Models of courage and resistance, even when the cost might be the career you’ve worked so hard for, are what are needed now. The past is overstuffed with heroes and heroines who’ve already drawn the map on how it should be done. The problem is that some of the most courageous figures, those who sacrificed the most, not only saw their careers derailed or flat out destroyed, but have also been just about lost to history.
One such heroine is Hazel Scott, the groundbreaking, much respected-by-her-peers jazz musician whose prodigious talent, glamorous and controversial life, cultural achievements, and principled political stances were all but forgotten until she was “rediscovered” a few years ago, and has been the subject of growing interest ever since.

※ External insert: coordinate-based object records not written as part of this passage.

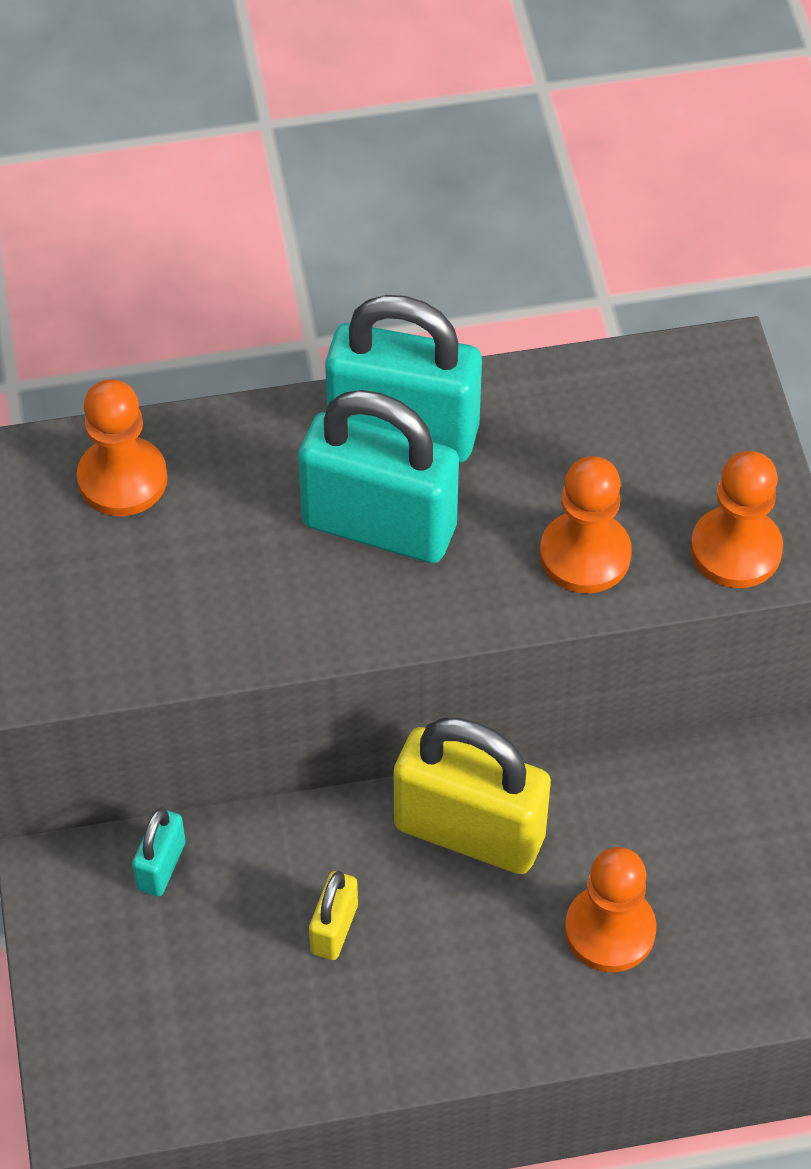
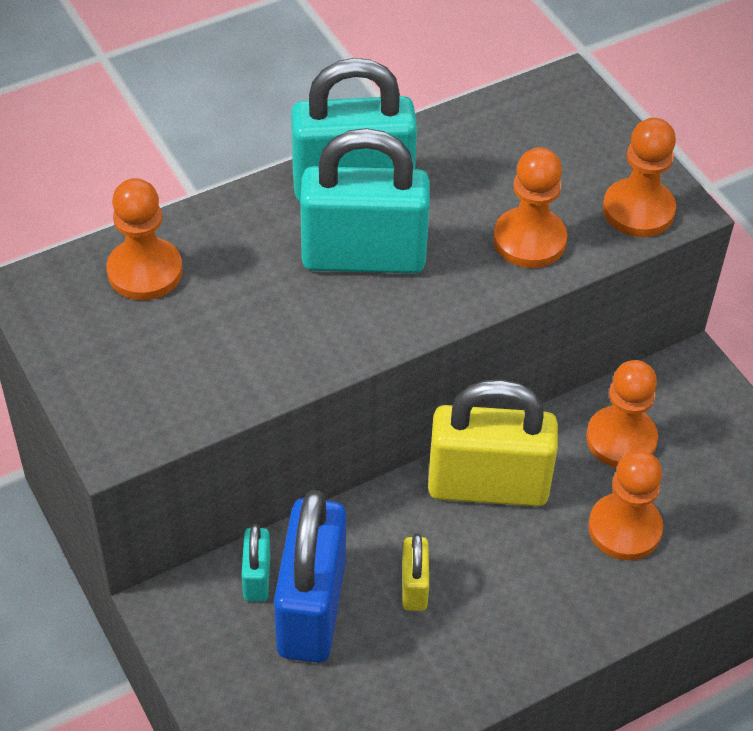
camera: 20 degrees left, 5 degrees down
none -> blue padlock [274,490,346,663]
none -> orange pawn [586,360,658,468]

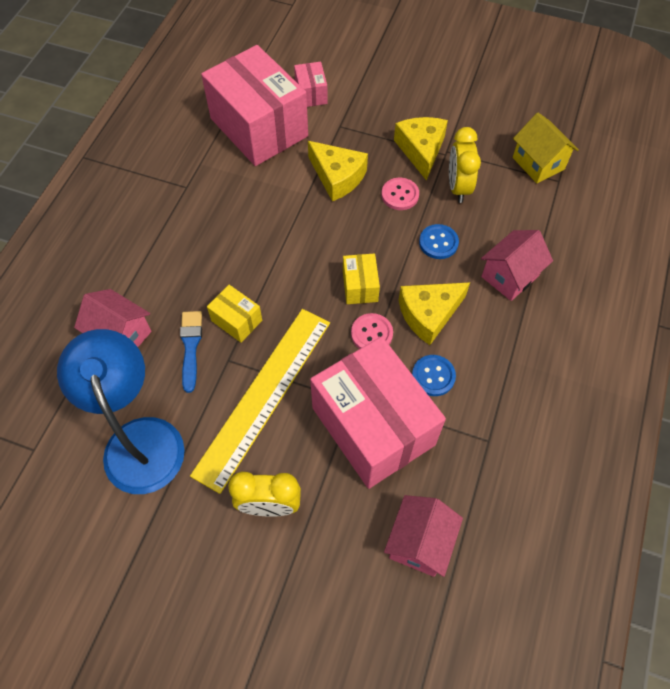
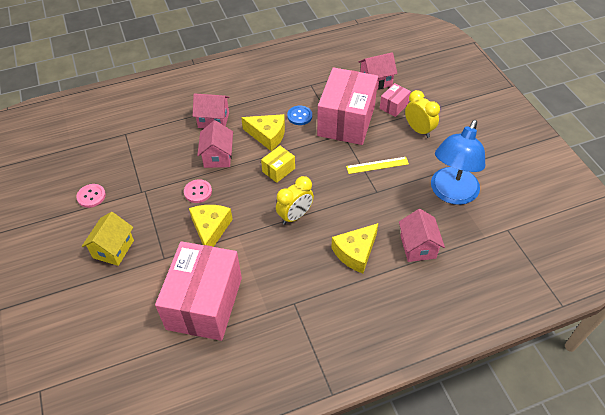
camera: 130 degrees left, 10 degrees down
blue brush [180,311,202,393] -> none
yellow ruler [190,309,330,494] -> yellow ruler [346,157,409,174], size x0.49
yellow box [207,285,262,343] -> none
pink box [294,62,328,107] -> pink box moved to [380,83,411,117]
pink button [351,313,393,349] -> pink button moved to [76,184,106,208]
yellow cheese [394,117,448,181] -> yellow cheese moved to [331,223,378,273]
blue button [419,224,459,259] -> pink house [197,120,233,168]
yellow clock [449,127,481,203] -> yellow clock moved to [276,176,314,225]
yellow house [513,113,579,183] -> yellow house moved to [82,212,134,266]

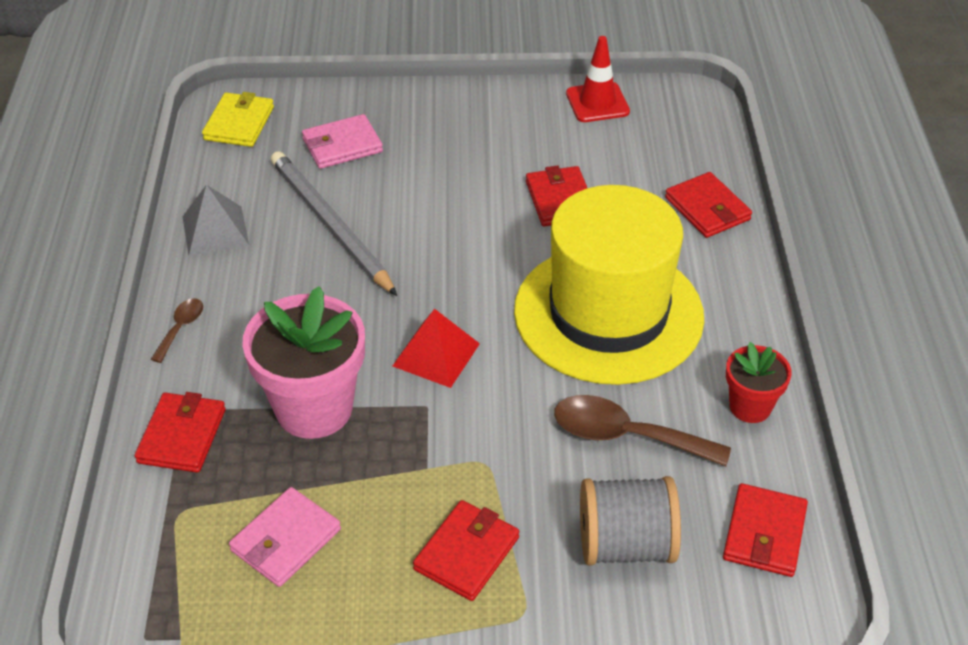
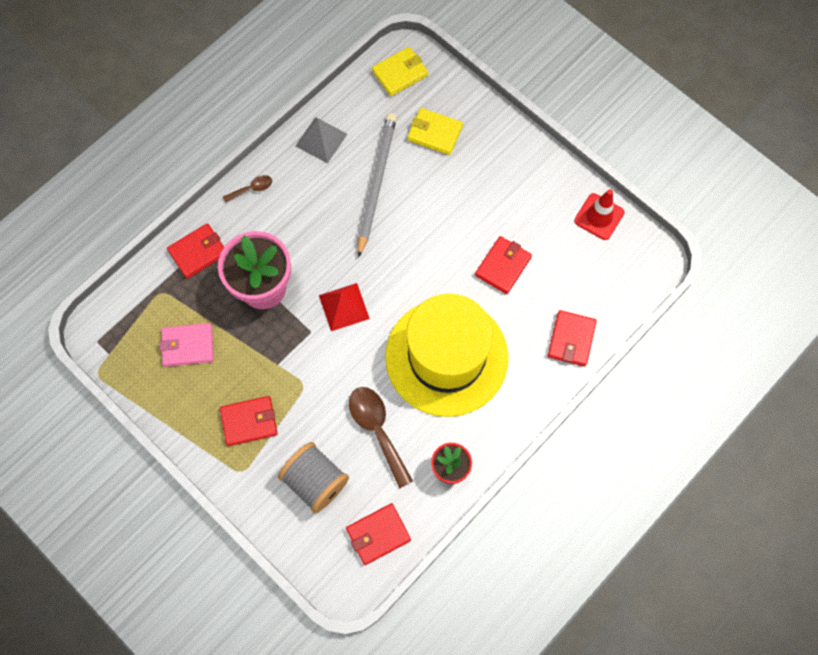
camera: 45 degrees right, 25 degrees up
pink wallet [302,114,383,169] -> yellow wallet [407,108,463,155]

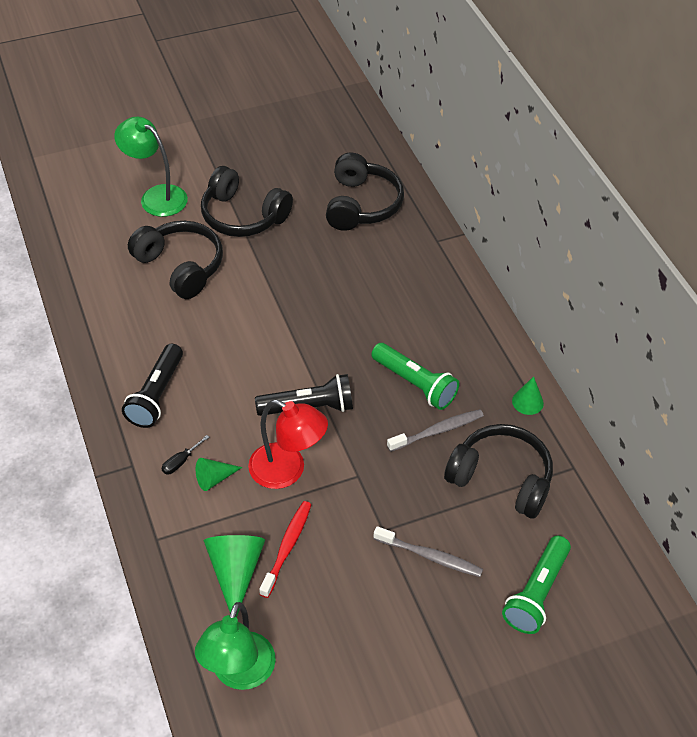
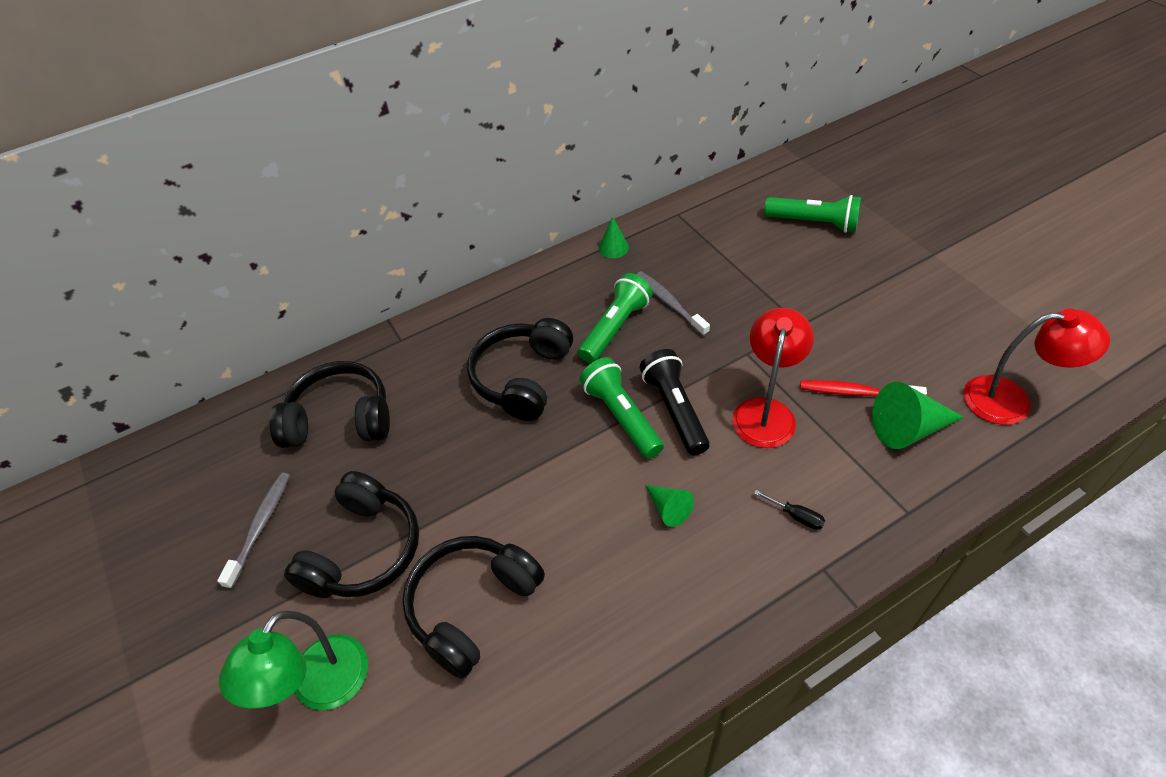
camera: 95 degrees left, 0 degrees up
black flashlight [122,344,183,428] -> none
green lamp [195,602,276,690] -> red lamp [964,309,1110,425]
green cone [196,458,242,491] -> green cone moved to [645,485,694,527]
grey toothbrush [373,526,483,577] -> grey toothbrush moved to [217,473,290,589]
black headphones [444,424,553,519] -> black headphones moved to [467,318,573,421]
none -> green flashlight [580,357,664,459]

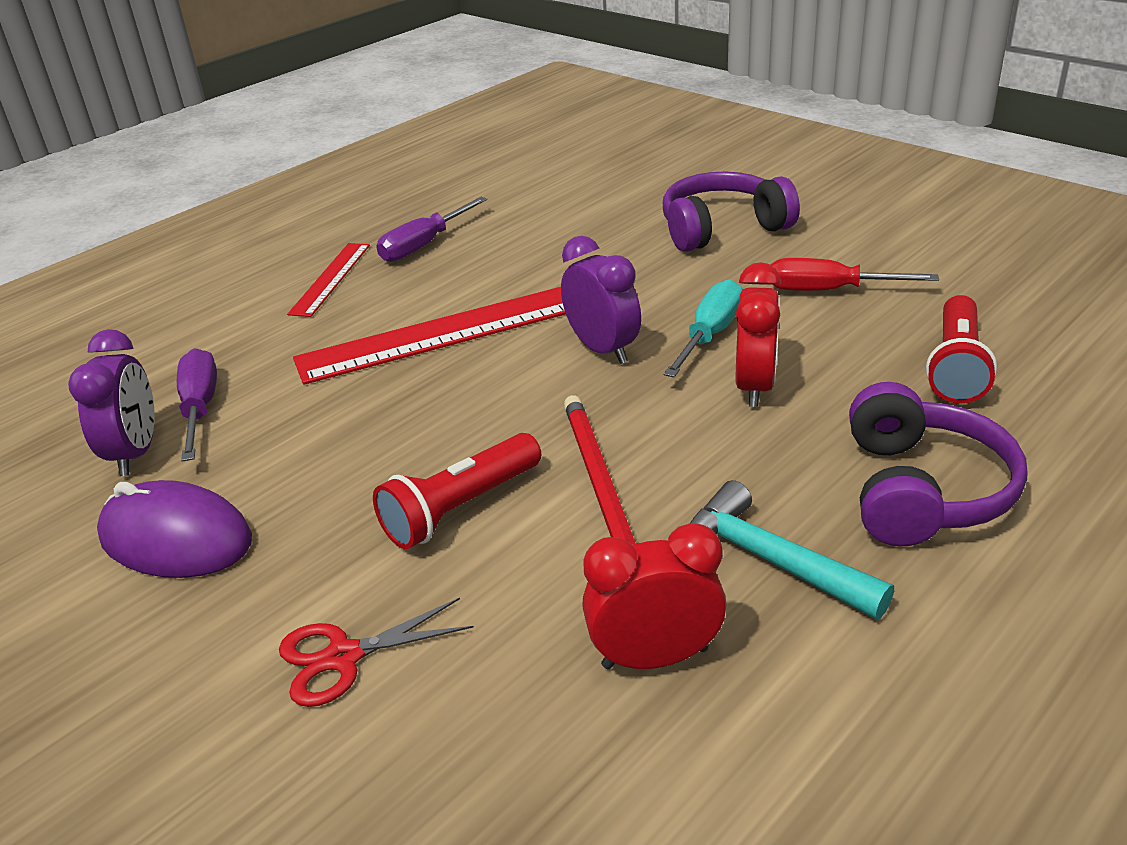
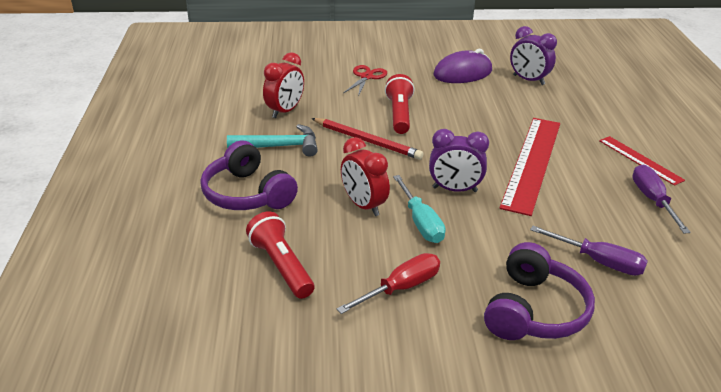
camera: 130 degrees right, 0 degrees up
purple screwdriver [177,348,217,462] -> purple screwdriver moved to [530,226,648,276]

Hazel Scott, 1956. Photo courtesy Wikimedia Commons/Wikipedia Commons
What Ever Happened to Hazel Scott?, a short but informative documentary, traces her life from her birth in Trinidad in 1920 to her death from pancreatic cancer in New York in 1981. In between, she was a child prodigy on the piano (her mother dreamed that she’d become a renowned classical pianist) who turned the jazz world on its ear before she was twenty. Billie Holiday was responsible for her first really big break, and she took the style known as “swinging the classics” (in which jazz musicians overhauled classical music pieces with jazz flourishes) to unprecedented heights, given her brilliance with both classical music and jazz. Her foray into films (she refused to play the maids, mammies or prostitutes that were then almost all being offered to black actresses by Hollywood) was brought to a halt after five films when she led a strike to get more realistic costumes for the Black characters in a film she was appearing in, and was subsequently blackballed by the studios.
Hazel Scott was eventually caught up in the Red Scare of the 1950s and brought in to testify before the House Un-American Committee. Her principled stance when being questioned earned her the respect of those fighting McCarthyism but forced her to eventually flee to Europe to get work when jobs suddenly vanished in America. And that doesn’t even get to her marriage to iconic Civil Rights leader Adam Clayton Powell, Jr. (with whom she had a son), or her being the first African American woman to host her own TV show.
The documentary covers all of it quickly, succinctly, and informatively. It contextualizes Scott’s artistic/cultural and political importance in a way that underlines her importance and heroism without being too hagiographic. The voiceover narration has the feel of a precocious undergrad’s research paper – achingly earnest, studiously argued. The upside of that is that the passion of writer-director Eve Goldberg’s video essay is palpable, pulling the viewer into Goldberg’s admiration of her subject.